Entonces ella no se lo cree, cuando se gira y ve llegar a uno, dos, tres magrebíes, mochila al hombro, agónicos al saludarla, pensándose estar de paso, esperando no volverla a ver. Luego diez afganos, jóvenes, sonrientes, cagados de miedo y determinación. Tras ellos una familia siria, con cuatro hijos, el bebé tiene seis meses y en su vida ha tenido más infecciones de orina que alegrías. Ella mueve dedos matemáticos, haciendo la cuenta: “Van 19, y siguen llegando, 91, 190, 910, 1190…, oh, Alá mío, ¿qué va a ser a nosotros? Soy bosnia, soy migrante y pobre de caridad, como estos vengan a repartir el hambre, nos quedamos sin cenar”. Y por ahí les ve alejarse, entre pinos violadores de robles, camino de la Croacia, de otra vida mejor de la que esta tierra les puede brindar.
Pero no hay manera, los mismos 19 vuelven cinco días después, ahora sangrando, cojeando, llorando la ansiedad del desprecio. Cientos de almas, Argelia, Túnez, Pakistán, India, Irán, Somalia, Yemen…, almas rebotadas por la policía croata, eslovena, italiana, que no les dice “sí” ni tampoco les dice “no”. Les da cuatro hostias, les rompen el móvil, les niegan el legítimo derecho a solicitar asilo, les roban el dinero y esputan “tira, anda, aquí no hay nada de qué hablar”. En esto último tienen razón, en el resto no. Es ilegal, es inmoral, es… que uno siente orgullo cuando ve a esa anciana y a otras muchas familias bosnias abriendo sus puertas de madera carcomida para invitarles a pasar y darse una ducha en esa bañera barroca de ladrillo visto porque no hay plata para alicatar. Uno admira a Zahida, la maestra de la escuela, cuando se infiltra por la noche entre las casas ruinosas y reparte sacos de arroz y mantas para que magrebíes, sirias y afganas, sepan que ni están solas ni lo van a estar.
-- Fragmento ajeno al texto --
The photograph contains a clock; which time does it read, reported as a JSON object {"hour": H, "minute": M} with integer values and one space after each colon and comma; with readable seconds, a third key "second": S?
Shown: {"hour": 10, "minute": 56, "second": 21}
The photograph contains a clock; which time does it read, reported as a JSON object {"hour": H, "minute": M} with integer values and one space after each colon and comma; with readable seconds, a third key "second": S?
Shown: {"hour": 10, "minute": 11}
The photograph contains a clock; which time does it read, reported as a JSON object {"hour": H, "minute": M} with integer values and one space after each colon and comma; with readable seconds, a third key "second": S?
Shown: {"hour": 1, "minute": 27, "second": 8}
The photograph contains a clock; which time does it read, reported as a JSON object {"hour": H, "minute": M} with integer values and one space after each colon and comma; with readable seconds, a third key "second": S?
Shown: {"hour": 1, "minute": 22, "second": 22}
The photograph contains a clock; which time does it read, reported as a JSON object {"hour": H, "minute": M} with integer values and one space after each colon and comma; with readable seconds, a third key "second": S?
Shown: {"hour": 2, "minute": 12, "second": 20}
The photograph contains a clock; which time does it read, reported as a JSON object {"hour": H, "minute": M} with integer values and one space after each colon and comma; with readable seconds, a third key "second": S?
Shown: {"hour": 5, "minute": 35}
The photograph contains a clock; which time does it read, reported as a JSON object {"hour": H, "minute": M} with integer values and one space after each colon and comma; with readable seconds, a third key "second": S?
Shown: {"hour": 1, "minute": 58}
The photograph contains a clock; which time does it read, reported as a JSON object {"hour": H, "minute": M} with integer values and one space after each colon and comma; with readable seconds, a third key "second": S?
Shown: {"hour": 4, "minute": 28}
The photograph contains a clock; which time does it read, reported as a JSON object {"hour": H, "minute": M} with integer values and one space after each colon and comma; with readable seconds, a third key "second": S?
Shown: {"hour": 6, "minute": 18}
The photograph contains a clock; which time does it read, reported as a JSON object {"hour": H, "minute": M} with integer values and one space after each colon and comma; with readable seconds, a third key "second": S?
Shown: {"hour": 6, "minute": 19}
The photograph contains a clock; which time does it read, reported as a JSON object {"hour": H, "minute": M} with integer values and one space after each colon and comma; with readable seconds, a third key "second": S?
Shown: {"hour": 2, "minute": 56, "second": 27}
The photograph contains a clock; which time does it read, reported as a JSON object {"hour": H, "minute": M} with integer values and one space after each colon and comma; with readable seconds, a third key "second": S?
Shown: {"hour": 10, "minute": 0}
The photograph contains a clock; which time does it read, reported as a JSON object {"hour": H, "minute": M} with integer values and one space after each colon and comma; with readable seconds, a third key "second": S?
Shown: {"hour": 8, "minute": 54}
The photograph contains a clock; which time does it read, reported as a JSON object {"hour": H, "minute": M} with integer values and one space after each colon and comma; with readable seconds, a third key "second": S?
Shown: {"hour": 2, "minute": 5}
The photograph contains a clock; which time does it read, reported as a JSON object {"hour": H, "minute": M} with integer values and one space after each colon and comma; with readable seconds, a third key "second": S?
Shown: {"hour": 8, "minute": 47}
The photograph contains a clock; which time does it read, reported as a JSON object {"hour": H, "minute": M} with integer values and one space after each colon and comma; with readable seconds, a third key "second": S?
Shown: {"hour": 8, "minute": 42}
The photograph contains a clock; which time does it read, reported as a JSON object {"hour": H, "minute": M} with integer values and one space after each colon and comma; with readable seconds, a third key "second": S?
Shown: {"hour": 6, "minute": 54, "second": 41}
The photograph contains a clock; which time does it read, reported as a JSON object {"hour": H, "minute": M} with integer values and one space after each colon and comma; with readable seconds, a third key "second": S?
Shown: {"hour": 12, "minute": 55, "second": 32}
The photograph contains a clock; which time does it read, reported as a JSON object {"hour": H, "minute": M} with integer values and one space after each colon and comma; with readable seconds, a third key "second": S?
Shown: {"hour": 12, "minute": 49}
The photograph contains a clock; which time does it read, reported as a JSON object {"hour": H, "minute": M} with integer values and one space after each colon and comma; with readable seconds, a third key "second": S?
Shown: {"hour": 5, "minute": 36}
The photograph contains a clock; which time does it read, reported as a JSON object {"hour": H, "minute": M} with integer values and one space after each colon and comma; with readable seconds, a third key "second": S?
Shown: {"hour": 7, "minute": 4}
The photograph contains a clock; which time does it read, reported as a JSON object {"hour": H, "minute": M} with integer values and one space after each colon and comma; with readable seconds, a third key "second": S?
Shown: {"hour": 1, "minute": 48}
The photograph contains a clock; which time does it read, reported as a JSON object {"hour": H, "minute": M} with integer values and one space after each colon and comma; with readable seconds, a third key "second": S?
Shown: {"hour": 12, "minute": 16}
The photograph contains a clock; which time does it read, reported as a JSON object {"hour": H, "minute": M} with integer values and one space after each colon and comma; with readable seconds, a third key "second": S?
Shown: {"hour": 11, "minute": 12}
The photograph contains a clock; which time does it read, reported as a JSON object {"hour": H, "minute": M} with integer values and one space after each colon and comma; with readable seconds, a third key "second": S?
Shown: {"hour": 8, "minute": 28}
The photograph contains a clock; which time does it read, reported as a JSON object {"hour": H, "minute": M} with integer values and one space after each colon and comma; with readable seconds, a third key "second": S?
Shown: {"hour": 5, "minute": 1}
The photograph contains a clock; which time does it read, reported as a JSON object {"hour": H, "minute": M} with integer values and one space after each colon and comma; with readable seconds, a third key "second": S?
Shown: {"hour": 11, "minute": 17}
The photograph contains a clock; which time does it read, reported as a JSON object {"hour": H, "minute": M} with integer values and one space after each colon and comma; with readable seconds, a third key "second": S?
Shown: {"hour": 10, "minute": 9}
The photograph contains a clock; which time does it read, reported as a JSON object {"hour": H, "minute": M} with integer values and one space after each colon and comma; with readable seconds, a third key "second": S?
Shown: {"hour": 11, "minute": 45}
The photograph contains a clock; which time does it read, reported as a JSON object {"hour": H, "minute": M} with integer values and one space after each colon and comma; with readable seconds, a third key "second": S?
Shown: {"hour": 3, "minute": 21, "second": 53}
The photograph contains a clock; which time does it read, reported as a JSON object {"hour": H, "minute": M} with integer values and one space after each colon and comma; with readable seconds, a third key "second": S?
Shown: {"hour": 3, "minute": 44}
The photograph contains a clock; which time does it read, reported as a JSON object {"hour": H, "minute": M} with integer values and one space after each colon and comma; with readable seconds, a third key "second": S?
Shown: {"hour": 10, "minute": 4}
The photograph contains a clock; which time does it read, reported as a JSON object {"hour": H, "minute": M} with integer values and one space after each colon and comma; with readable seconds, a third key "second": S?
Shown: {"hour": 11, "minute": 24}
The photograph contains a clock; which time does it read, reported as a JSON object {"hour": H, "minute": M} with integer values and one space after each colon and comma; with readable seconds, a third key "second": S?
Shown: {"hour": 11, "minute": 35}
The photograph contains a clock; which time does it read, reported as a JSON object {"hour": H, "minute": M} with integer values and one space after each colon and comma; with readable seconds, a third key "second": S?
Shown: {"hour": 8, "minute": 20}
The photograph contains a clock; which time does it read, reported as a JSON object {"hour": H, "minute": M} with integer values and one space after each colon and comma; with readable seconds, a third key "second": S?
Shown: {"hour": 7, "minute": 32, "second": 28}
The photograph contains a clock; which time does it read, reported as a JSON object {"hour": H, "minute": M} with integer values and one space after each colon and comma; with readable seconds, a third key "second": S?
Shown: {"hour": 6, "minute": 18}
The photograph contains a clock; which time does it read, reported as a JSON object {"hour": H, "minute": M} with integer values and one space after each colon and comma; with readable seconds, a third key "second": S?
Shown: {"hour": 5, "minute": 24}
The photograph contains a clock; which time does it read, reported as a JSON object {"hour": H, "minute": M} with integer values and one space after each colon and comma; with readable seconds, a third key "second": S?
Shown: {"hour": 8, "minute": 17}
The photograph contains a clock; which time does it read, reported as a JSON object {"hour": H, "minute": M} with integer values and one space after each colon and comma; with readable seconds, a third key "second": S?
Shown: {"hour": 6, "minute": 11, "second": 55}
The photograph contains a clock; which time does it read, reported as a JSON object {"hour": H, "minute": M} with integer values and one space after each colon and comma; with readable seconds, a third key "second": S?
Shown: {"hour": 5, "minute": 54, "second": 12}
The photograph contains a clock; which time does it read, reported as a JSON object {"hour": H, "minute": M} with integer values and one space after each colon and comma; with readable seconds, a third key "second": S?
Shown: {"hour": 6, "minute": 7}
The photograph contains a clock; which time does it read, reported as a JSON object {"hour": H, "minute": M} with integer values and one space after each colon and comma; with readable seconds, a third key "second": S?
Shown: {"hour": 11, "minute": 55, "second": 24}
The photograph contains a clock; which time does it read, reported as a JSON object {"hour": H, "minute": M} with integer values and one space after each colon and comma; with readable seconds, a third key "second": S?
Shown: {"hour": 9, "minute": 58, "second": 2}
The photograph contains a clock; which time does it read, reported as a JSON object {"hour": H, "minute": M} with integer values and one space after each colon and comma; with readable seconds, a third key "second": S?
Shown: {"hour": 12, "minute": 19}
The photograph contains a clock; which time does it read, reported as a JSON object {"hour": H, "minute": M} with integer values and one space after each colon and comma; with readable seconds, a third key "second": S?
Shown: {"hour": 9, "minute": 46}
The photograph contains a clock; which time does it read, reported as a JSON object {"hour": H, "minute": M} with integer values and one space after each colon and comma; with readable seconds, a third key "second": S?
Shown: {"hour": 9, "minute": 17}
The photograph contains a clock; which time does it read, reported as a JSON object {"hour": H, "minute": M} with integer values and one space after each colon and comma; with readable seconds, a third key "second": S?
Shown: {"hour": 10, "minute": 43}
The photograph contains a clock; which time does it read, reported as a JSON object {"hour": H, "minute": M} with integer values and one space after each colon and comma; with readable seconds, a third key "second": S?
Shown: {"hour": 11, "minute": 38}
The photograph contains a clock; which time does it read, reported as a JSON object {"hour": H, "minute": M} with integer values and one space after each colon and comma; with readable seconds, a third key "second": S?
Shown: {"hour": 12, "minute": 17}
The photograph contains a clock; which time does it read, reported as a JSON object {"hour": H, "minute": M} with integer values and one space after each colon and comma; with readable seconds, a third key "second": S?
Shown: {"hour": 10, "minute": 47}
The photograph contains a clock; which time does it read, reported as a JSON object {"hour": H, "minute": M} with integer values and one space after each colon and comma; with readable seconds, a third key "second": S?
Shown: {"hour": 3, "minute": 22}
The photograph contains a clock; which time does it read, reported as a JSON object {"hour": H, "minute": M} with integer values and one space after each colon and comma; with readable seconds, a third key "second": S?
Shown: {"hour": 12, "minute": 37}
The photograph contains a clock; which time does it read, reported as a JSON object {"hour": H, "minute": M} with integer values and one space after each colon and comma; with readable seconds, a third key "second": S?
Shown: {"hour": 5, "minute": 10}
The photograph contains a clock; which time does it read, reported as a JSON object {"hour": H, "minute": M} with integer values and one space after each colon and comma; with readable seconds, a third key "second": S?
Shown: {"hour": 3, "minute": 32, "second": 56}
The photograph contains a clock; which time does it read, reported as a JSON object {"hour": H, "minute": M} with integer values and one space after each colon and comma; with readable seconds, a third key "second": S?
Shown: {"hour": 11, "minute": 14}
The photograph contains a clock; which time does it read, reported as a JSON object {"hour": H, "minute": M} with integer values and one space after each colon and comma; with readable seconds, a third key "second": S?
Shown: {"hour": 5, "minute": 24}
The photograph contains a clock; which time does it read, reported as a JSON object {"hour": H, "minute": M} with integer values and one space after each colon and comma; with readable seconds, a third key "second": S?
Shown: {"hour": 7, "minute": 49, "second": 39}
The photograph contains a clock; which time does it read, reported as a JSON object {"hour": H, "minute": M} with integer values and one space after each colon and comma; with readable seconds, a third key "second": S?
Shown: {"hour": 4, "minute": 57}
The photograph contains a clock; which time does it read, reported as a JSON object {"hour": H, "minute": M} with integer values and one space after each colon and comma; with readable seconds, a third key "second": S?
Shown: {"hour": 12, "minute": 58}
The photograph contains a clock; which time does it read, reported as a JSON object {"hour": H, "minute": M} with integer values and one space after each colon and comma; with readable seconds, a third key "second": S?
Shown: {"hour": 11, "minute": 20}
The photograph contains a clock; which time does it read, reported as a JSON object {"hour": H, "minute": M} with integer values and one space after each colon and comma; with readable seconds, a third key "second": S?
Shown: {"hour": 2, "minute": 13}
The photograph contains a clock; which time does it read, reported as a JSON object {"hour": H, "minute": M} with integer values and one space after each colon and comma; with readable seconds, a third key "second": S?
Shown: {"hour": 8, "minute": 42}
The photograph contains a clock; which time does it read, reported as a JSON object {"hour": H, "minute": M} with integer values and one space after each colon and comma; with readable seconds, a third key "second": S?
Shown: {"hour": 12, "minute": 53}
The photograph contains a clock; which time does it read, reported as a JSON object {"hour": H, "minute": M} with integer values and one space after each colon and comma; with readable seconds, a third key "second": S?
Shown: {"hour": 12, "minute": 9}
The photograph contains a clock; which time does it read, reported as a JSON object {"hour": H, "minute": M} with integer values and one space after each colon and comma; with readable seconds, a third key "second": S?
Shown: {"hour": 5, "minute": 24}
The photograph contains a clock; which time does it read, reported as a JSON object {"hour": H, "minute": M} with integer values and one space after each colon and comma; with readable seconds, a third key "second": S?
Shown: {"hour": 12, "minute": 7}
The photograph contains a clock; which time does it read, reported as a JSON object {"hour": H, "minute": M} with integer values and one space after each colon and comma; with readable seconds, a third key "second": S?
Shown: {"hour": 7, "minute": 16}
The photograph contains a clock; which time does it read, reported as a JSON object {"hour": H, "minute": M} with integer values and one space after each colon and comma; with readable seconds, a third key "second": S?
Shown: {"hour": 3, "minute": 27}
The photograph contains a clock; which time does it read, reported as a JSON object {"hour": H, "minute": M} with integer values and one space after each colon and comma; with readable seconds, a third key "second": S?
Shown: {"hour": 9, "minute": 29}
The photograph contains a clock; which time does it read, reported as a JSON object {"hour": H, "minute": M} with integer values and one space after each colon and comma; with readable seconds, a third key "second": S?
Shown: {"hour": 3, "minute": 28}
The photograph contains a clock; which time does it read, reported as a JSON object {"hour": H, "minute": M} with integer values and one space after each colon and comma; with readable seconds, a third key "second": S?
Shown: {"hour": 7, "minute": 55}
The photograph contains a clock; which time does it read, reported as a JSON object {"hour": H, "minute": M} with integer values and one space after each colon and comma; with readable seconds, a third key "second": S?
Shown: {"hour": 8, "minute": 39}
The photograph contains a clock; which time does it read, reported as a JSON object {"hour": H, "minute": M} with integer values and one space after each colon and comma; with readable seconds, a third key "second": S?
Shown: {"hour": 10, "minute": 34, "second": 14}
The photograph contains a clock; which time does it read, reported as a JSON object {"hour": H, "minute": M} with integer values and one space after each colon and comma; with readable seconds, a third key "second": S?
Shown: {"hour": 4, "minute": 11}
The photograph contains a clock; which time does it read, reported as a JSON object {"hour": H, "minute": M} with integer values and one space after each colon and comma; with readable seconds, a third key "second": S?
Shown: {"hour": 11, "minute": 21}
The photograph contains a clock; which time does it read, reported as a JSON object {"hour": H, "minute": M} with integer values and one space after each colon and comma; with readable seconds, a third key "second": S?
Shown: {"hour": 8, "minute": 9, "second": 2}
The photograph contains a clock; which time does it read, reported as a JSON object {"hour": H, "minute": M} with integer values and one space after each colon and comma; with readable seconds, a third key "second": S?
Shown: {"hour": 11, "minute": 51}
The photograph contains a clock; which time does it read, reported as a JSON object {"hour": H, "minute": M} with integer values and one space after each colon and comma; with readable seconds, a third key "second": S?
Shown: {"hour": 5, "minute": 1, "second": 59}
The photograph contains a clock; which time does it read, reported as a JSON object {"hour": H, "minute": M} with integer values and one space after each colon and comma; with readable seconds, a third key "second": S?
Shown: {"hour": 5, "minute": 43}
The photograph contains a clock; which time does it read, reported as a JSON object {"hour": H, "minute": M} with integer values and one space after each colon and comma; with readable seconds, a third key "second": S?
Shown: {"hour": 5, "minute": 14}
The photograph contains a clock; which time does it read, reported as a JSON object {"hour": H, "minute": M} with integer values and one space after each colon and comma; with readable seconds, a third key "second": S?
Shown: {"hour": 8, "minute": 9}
Aquí en Bosnia, a la gente de No Name Kitchen no nos importa lo que diga el pasaporte. Si eres rica, pobre, yemení, bosnia o selenita, aquí, a tantas almas juntitas, esta cosa tan linda de ayudarnos las unas a otras no hay racismo ni egoísmo que nos lo vaya a quitar.
* Ricardo Fernández es voluntario de No Name Kitchen en Velika Kladusa.